### Passage
** Begin **

# a little VooDoo HooDoo.....



## stan4bikes (May 24, 2006)

I hinted about this one earlier, picked it up today. The ad was posted, I responded and 5 minutes later the price listed doubled :nono: But the seller honored the first price and even held it two days for me :thumbsup: 

There was some concern about my blood getting a little too BLUE, so here you go  .It's a one owner, 1996(?) VooDoo HooDoo, not really old enough to be here but cool anyway. As far as I can tell it's all original right down to the Ritchey tires. Drivetrain is STX-RC, which is a good level in my book, other parts are mostly Titec. The pics are from the CL ad as I haven't had a chance to unload and clean it up yet. But it's pretty darn clean as-is.:thumbsup: 

Whats the feeling on the early VooDoo's? I don't see much about them but I think they are sharp bikes.


----------



## gm1230126 (Nov 4, 2005)

Nice and clean definite classic garage bike. Nice score HOOV!

** End **

### Short task 1
Update the rows in the stretch from the start of the rows through the line containing "For every layout" by replacing "label" with "category" and leaving everything else unchanged. Return only those lines.
The forum thread and the rows that follow it are unrelated material.

### Input
** Begin **

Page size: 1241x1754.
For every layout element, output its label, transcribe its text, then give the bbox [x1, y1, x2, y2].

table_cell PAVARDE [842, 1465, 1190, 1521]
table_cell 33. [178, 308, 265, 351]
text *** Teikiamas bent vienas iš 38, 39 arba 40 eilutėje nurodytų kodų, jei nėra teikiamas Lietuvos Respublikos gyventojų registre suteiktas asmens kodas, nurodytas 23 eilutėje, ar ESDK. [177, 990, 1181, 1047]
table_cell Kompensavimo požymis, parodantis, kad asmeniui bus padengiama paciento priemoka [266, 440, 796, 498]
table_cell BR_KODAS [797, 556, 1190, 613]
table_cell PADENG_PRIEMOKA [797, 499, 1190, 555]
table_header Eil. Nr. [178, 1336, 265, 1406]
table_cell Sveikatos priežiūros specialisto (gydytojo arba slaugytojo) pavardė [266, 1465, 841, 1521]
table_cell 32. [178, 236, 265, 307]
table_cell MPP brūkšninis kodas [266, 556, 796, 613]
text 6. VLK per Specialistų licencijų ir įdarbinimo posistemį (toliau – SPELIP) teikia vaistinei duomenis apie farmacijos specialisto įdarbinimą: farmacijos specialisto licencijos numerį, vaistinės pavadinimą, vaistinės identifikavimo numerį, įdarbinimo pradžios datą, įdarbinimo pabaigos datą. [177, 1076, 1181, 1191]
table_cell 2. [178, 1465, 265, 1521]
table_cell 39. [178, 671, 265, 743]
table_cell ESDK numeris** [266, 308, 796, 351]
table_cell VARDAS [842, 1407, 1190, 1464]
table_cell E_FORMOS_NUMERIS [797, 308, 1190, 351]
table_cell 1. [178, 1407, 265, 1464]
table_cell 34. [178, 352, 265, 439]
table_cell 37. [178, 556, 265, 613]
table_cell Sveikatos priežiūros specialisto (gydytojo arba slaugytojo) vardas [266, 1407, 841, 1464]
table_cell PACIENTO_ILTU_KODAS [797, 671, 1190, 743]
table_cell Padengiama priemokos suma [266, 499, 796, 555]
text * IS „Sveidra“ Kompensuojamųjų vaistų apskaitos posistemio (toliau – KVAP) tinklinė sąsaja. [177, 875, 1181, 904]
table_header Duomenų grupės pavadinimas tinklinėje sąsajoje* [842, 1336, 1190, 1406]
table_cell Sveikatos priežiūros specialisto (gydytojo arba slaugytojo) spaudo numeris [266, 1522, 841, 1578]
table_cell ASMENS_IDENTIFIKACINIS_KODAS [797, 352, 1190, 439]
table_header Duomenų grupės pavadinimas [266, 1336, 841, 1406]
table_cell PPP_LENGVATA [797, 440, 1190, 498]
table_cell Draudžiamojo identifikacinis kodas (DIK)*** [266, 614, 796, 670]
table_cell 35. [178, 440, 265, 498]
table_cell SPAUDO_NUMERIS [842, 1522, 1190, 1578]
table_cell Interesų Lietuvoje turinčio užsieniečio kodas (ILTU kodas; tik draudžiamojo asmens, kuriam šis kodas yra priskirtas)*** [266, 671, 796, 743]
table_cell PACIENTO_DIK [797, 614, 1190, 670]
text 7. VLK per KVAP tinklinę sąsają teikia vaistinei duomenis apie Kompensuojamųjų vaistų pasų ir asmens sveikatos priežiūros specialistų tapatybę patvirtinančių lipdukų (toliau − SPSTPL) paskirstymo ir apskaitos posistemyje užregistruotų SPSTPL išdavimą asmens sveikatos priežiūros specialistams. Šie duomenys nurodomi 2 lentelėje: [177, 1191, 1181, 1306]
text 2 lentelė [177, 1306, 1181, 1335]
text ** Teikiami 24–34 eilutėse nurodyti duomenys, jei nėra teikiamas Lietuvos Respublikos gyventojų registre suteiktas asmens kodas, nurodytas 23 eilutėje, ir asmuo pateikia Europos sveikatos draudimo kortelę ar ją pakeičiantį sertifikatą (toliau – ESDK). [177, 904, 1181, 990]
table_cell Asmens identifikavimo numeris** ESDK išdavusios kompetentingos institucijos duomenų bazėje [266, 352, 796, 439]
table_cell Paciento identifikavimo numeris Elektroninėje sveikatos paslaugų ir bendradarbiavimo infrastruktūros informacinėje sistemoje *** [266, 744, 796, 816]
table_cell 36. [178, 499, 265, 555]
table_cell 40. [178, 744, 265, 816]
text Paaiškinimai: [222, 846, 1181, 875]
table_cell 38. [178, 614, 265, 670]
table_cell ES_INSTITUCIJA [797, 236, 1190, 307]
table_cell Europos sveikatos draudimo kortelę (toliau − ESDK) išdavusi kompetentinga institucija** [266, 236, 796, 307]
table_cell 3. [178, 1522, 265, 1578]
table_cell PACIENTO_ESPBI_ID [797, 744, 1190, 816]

** End **

### Short task 2
Reproduce the stretch of the VooDoo HooDoo forum thread from "I hinted about" through "are sharp bikes." word for word.

### Written answer 1
Page size: 1241x1754.
For every layout element, output its category, transcribe its text, then give the bbox [x1, y1, x2, y2].

### Written answer 2
I hinted about this one earlier, picked it up today. The ad was posted, I responded and 5 minutes later the price listed doubled :nono: But the seller honored the first price and even held it two days for me :thumbsup: 

There was some concern about my blood getting a little too BLUE, so here you go  .It's a one owner, 1996(?) VooDoo HooDoo, not really old enough to be here but cool anyway. As far as I can tell it's all original right down to the Ritchey tires. Drivetrain is STX-RC, which is a good level in my book, other parts are mostly Titec. The pics are from the CL ad as I haven't had a chance to unload and clean it up yet. But it's pretty darn clean as-is.:thumbsup: 

Whats the feeling on the early VooDoo's? I don't see much about them but I think they are sharp bikes.